:: Available records ::
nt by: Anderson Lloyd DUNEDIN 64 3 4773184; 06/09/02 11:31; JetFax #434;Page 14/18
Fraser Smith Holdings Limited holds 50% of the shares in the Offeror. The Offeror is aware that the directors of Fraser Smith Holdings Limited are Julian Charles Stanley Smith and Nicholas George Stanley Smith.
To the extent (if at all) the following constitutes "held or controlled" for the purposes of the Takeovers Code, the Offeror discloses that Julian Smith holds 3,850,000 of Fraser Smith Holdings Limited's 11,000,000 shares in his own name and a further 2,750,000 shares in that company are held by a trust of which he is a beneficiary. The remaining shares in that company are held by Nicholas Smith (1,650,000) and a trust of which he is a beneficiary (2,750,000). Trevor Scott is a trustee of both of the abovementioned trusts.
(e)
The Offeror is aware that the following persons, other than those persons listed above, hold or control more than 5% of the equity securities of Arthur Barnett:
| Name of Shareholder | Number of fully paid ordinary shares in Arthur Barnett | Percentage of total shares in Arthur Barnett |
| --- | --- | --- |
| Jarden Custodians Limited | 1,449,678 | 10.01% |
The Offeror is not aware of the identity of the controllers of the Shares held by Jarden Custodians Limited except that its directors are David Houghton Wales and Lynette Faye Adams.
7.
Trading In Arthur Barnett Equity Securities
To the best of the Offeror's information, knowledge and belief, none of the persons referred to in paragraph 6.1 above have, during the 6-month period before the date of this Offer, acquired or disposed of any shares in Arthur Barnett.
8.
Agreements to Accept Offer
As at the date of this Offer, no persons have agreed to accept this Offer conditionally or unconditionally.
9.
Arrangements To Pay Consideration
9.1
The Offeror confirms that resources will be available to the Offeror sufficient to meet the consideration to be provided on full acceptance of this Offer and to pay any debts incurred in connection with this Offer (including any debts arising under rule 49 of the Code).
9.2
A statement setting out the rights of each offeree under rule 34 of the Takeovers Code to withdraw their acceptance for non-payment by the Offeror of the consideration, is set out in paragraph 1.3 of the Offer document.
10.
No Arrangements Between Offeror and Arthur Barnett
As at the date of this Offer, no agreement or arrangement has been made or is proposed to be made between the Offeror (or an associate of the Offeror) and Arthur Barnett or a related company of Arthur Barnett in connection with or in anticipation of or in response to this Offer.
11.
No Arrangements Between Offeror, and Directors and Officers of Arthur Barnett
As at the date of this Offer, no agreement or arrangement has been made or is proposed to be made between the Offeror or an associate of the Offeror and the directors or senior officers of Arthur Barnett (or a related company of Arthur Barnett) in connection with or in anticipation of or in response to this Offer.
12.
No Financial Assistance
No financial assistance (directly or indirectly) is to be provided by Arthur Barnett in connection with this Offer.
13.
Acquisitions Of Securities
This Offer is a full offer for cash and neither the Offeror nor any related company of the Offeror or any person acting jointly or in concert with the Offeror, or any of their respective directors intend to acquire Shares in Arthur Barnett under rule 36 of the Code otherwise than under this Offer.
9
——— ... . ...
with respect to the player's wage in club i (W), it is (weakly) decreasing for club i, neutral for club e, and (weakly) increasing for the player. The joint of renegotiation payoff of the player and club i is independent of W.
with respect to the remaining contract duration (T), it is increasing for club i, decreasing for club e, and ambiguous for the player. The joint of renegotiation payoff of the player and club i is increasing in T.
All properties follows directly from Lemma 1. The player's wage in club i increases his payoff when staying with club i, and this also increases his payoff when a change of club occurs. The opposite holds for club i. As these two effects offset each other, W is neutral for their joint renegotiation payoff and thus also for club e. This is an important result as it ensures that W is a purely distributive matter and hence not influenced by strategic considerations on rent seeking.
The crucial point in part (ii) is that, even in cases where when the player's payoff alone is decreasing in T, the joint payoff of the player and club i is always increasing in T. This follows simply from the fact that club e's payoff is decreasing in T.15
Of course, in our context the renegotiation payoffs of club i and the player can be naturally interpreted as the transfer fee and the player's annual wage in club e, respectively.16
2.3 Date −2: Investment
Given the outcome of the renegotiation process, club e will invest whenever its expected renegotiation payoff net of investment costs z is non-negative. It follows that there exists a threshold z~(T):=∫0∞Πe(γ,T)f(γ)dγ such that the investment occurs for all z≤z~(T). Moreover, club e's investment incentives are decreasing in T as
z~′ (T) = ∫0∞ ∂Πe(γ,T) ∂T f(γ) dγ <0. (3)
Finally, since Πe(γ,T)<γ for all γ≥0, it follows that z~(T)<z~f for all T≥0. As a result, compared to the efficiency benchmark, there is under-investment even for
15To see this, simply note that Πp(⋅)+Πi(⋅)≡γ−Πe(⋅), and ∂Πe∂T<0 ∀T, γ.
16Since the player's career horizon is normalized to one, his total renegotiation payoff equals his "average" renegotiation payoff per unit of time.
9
:::
**Task brief**
The line containing "Of course, in" and every line after it, through the end of the records above: output exactly those, and nothing else.

**Response to the exercise**
Of course, in our context the renegotiation payoffs of club i and the player can be naturally interpreted as the transfer fee and the player's annual wage in club e, respectively.16
2.3 Date −2: Investment
Given the outcome of the renegotiation process, club e will invest whenever its expected renegotiation payoff net of investment costs z is non-negative. It follows that there exists a threshold z~(T):=∫0∞Πe(γ,T)f(γ)dγ such that the investment occurs for all z≤z~(T). Moreover, club e's investment incentives are decreasing in T as
z~′ (T) = ∫0∞ ∂Πe(γ,T) ∂T f(γ) dγ <0. (3)
Finally, since Πe(γ,T)<γ for all γ≥0, it follows that z~(T)<z~f for all T≥0. As a result, compared to the efficiency benchmark, there is under-investment even for
15To see this, simply note that Πp(⋅)+Πi(⋅)≡γ−Πe(⋅), and ∂Πe∂T<0 ∀T, γ.
16Since the player's career horizon is normalized to one, his total renegotiation payoff equals his "average" renegotiation payoff per unit of time.
9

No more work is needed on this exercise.